Independente de qualquer crítica à aridez lingüística dos participantes desse já longevo evento televisivo, cuja inspiração se deve a um dos mais contumazes freqüentadores deste blog, George Orwell  - vide postagem recentissima  -, não podemos deixar de registrar a significativa sinalização que a supradita frase de Lia nos oferece, originada diretamente dos confins do inconsciente coletivo, segundo nosso amigo, C.G.Jung: OLHA!
Se juntarmos a palavra a seu par perfeito, OUVE!, teremos o melhor dos mundos, o mundo dos primeiros passos em direção ao diálogo! Estranho?
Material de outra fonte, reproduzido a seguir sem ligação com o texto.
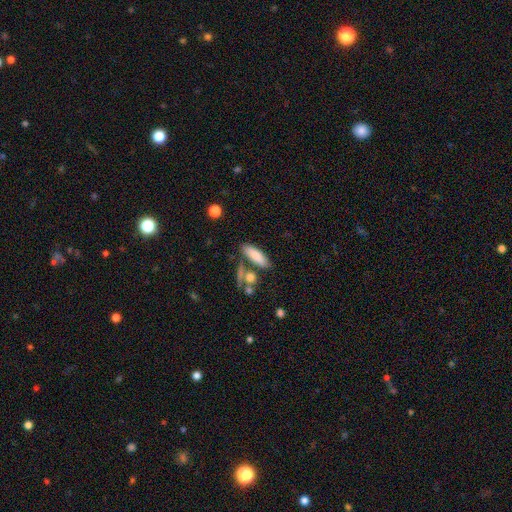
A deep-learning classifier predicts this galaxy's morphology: Smooth or featured?
  - smooth: 79% *
  - featured or disk: 14%
  - star or artifact: 7%
How rounded?
  - in between: 54% *
  - cigar-shaped: 43%
  - round: 3%
Merging?
  - none: 64% *
  - merger: 19%
  - minor disturbance: 13%
  - major disturbance: 5%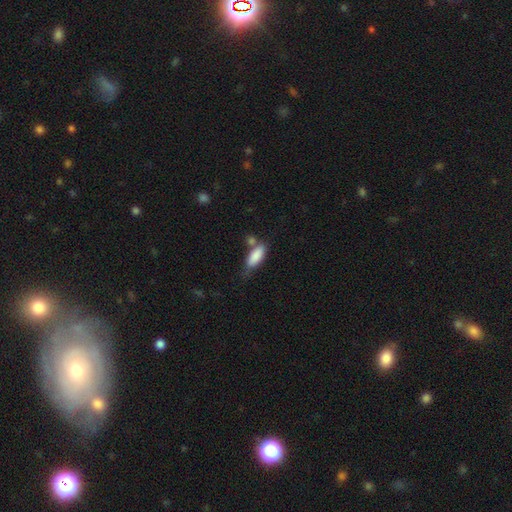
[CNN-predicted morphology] This appears to be a smooth galaxy with no disk features (85%) that is in between round and cigar-shaped (77%). Merging: none (47%).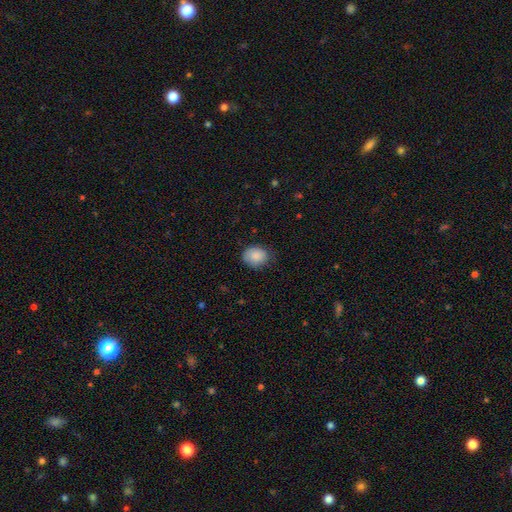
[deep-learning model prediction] Smooth or featured? smooth (87%)
How rounded? round (59%)
Merging? none (74%)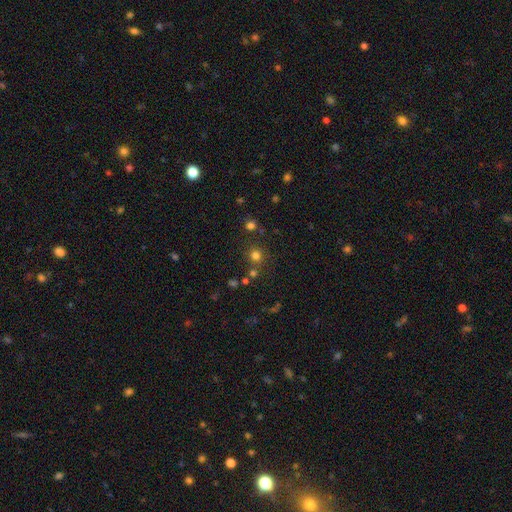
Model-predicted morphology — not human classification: The model was most divided on "smooth or featured": smooth: 73%, star or artifact: 21%, featured or disk: 6%. More confident: how rounded — round (91%); merging — none (78%).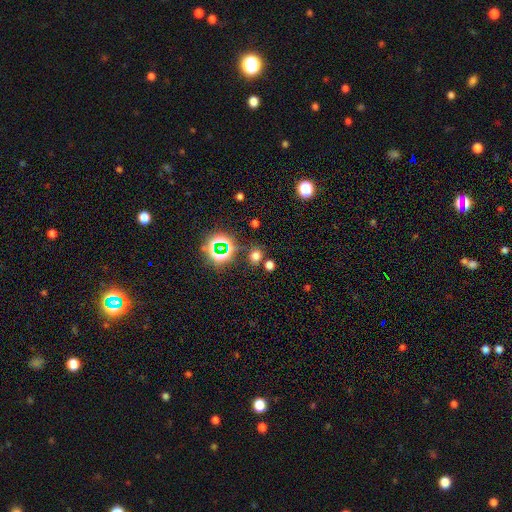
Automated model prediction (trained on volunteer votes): Overall: smooth (63%; star or artifact 31%). How rounded: round (74%). Merging: none (80%).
Nem tanto, se atentarmos (saudades do jargão "atentai!", do senador Mão Santa...) ao fato de que vivemos cada vez mais imersos na escuridão do ...escotoma!
Conscientemente ou não, a ex-BBB usava e abusava da função fática da linguagem - procurem Jakobson et caterva para entender o conceito - , um recurso bastante banal, usado principalmente em conversas telefônicas, por meio do qual o contato com o interlocutor é permanentemente ativado.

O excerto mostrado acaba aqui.